May 02, 2014

Pot shown to affect brain function

Devon McCarroll
Staff Writer


Marijuana has been in the hot spot for years. As some states decide whether or not to legalize the drug, the impacts will be felt throughout the U.S. While Marijuana can be used to treat hundreds of medical conditions, the raw plant material contains hundreds of unknown components and has not yet been approved by the FDA in terms of its safety and efficacy.


Pot is especially popular among high school students in the U.S. A University of Michigan study found that nearly 40% of 12th graders used marijuana in 2013. Among those age 18 or older who relayed lifetime marijuana use, about 53% reported that they first used it between ages 12 and 17. Smoking the hallucinogenic drug in North Carolina is illegal for any age. However, 22 states allow people 21 and older with a referral from a doctor to purchase marijuana for medical use.
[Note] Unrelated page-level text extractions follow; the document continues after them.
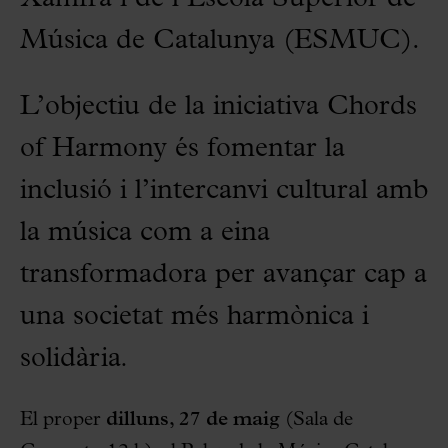
Música de Catalunya (ESMUC).
L’objectiu de la iniciativa Chords
of Harmony és fomentar la
inclusió i l’intercanvi cultural amb
la música com a eina
transformadora per avançar cap a
una societat més harmònica i
solidària
.
El proper
dilluns, 27 de maig
(Sala de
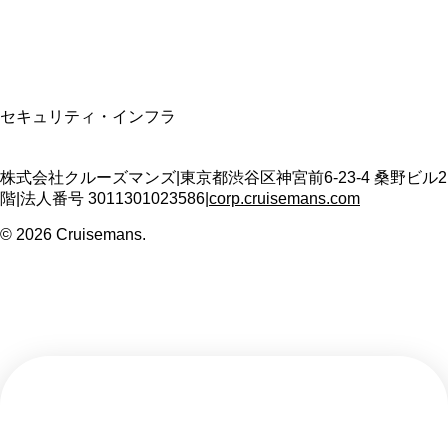
T3011301023586
SSL/TLS暗号化通信
セキュリティ・インフラ
株式会社クルーズマンズ
|
東京都渋谷区神宮前6-23-4 桑野ビル2
階
|
法人番号
3011301023586
|
corp.cruisemans.com
©
2026
Cruisemans.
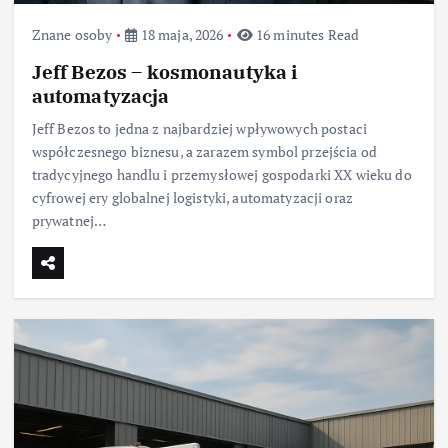
Znane osoby
18 maja, 2026
16 minutes Read
Jeff Bezos – kosmonautyka i
automatyzacja
Jeff Bezos to jedna z najbardziej wpływowych postaci
współczesnego biznesu, a zarazem symbol przejścia od
tradycyjnego handlu i przemysłowej gospodarki XX wieku do
cyfrowej ery globalnej logistyki, automatyzacji oraz
prywatnej…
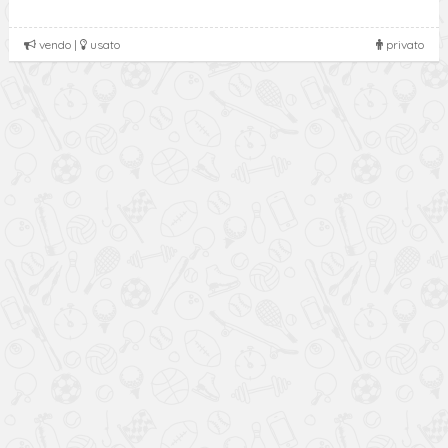
vendo |
usato
privato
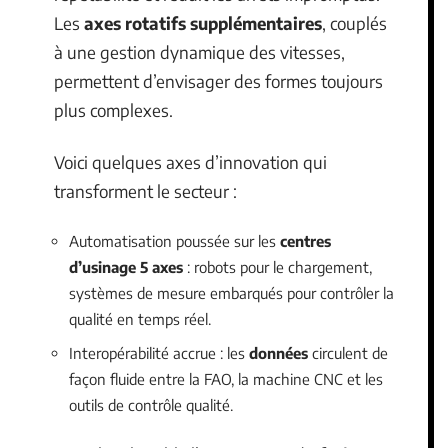
Les
axes rotatifs supplémentaires
, couplés
à une gestion dynamique des vitesses,
permettent d’envisager des formes toujours
plus complexes.
Voici quelques axes d’innovation qui
transforment le secteur :
Automatisation poussée sur les
centres
d’usinage 5 axes
: robots pour le chargement,
systèmes de mesure embarqués pour contrôler la
qualité en temps réel.
Interopérabilité accrue : les
données
circulent de
façon fluide entre la FAO, la machine CNC et les
outils de contrôle qualité.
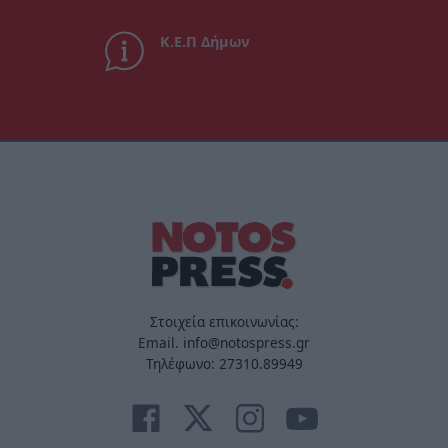
Κ.Ε.Π Δήμων
Στοιχεία επικοινωνίας:
Email. info@notospress.gr
Τηλέφωνο: 27310.89949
Only Colorado and Washington have approved it for recreational use.

Are there serious repercussions for those who choose to use weed during critical stages of mental and physical development? In short, yes. Smoking pot during important developmental years like high school, even recreationally, affects the size and structure of certain brain regions. According to a study found in the Journal of Neuroscience, for each additional joint a person smokes per week, the greater the chances of structural changes to areas involved in motivation, reward, and emotion. The condition of the brain’s structure depends on how many joints are smoked. Anne Blood, the director of the Mood and Motor Control Lab at Massachusetts General Hospital, says the parts of the brain that are affected “are core, fundamental structures… They form the basis for how you assess positive and negative features about things in the environment and make decisions about them.”



Hans Breiter, psychiatry and behavioral sciences professor at Northwestern University Feinberg School of Medicine, and his team conducted a study involving people who smoked every day. In the study, those who had smoked every day, even after stopping for a few years had links to brain abnormalities and poorer working memory.  “I’ve developed a severe worry about whether we should be allowing anybody under age 30 to use pot unless they have a terminal illness and need it for pain,” Breiter said.